> What to work on: Can you write out every line of the material below, character for character and in the same order?

> Exercise inputs:

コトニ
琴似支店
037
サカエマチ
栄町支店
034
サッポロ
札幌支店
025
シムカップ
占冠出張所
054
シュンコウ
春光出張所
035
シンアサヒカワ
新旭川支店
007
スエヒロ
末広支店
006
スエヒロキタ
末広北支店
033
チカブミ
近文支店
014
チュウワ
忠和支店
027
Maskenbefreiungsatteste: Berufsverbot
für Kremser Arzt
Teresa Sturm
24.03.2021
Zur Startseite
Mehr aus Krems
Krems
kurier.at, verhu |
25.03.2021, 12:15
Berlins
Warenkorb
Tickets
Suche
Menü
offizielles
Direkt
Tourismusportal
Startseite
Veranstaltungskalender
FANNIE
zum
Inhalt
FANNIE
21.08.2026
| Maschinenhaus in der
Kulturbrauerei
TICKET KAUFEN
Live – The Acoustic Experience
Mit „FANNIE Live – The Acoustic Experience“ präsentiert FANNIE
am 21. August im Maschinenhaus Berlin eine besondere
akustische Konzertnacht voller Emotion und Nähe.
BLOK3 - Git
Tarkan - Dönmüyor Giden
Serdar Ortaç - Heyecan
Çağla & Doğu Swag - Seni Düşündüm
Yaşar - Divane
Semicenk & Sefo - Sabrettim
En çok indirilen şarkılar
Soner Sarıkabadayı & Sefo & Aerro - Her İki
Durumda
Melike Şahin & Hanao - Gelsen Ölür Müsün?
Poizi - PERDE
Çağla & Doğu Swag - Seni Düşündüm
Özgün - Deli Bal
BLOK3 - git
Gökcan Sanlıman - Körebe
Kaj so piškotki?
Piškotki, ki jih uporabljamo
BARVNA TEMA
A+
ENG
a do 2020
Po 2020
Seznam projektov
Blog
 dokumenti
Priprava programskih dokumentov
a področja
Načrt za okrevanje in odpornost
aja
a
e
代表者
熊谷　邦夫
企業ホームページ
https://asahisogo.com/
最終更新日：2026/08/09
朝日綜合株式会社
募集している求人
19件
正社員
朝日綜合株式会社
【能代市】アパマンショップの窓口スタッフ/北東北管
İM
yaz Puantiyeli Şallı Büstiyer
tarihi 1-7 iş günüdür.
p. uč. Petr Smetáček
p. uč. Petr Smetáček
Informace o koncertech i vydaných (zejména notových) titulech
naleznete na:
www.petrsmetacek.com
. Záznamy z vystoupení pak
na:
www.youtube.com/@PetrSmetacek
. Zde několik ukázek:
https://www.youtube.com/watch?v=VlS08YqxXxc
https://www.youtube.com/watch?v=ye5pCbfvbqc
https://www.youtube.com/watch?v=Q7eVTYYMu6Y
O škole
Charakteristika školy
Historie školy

> Answer below:
コトニ
琴似支店
037
サカエマチ
栄町支店
034
サッポロ
札幌支店
025
シムカップ
占冠出張所
054
シュンコウ
春光出張所
035
シンアサヒカワ
新旭川支店
007
スエヒロ
末広支店
006
スエヒロキタ
末広北支店
033
チカブミ
近文支店
014
チュウワ
忠和支店
027
Maskenbefreiungsatteste: Berufsverbot
für Kremser Arzt
Teresa Sturm
24.03.2021
Zur Startseite
Mehr aus Krems
Krems
kurier.at, verhu |
25.03.2021, 12:15
Berlins
Warenkorb
Tickets
Suche
Menü
offizielles
Direkt
Tourismusportal
Startseite
Veranstaltungskalender
FANNIE
zum
Inhalt
FANNIE
21.08.2026
| Maschinenhaus in der
Kulturbrauerei
TICKET KAUFEN
Live – The Acoustic Experience
Mit „FANNIE Live – The Acoustic Experience“ präsentiert FANNIE
am 21. August im Maschinenhaus Berlin eine besondere
akustische Konzertnacht voller Emotion und Nähe.
BLOK3 - Git
Tarkan - Dönmüyor Giden
Serdar Ortaç - Heyecan
Çağla & Doğu Swag - Seni Düşündüm
Yaşar - Divane
Semicenk & Sefo - Sabrettim
En çok indirilen şarkılar
Soner Sarıkabadayı & Sefo & Aerro - Her İki
Durumda
Melike Şahin & Hanao - Gelsen Ölür Müsün?
Poizi - PERDE
Çağla & Doğu Swag - Seni Düşündüm
Özgün - Deli Bal
BLOK3 - git
Gökcan Sanlıman - Körebe
Kaj so piškotki?
Piškotki, ki jih uporabljamo
BARVNA TEMA
A+
ENG
a do 2020
Po 2020
Seznam projektov
Blog
 dokumenti
Priprava programskih dokumentov
a področja
Načrt za okrevanje in odpornost
aja
a
e
代表者
熊谷　邦夫
企業ホームページ
https://asahisogo.com/
最終更新日：2026/08/09
朝日綜合株式会社
募集している求人
19件
正社員
朝日綜合株式会社
【能代市】アパマンショップの窓口スタッフ/北東北管
İM
yaz Puantiyeli Şallı Büstiyer
tarihi 1-7 iş günüdür.
p. uč. Petr Smetáček
p. uč. Petr Smetáček
Informace o koncertech i vydaných (zejména notových) titulech
naleznete na:
www.petrsmetacek.com
. Záznamy z vystoupení pak
na:
www.youtube.com/@PetrSmetacek
. Zde několik ukázek:
https://www.youtube.com/watch?v=VlS08YqxXxc
https://www.youtube.com/watch?v=ye5pCbfvbqc
https://www.youtube.com/watch?v=Q7eVTYYMu6Y
O škole
Charakteristika školy
Historie školy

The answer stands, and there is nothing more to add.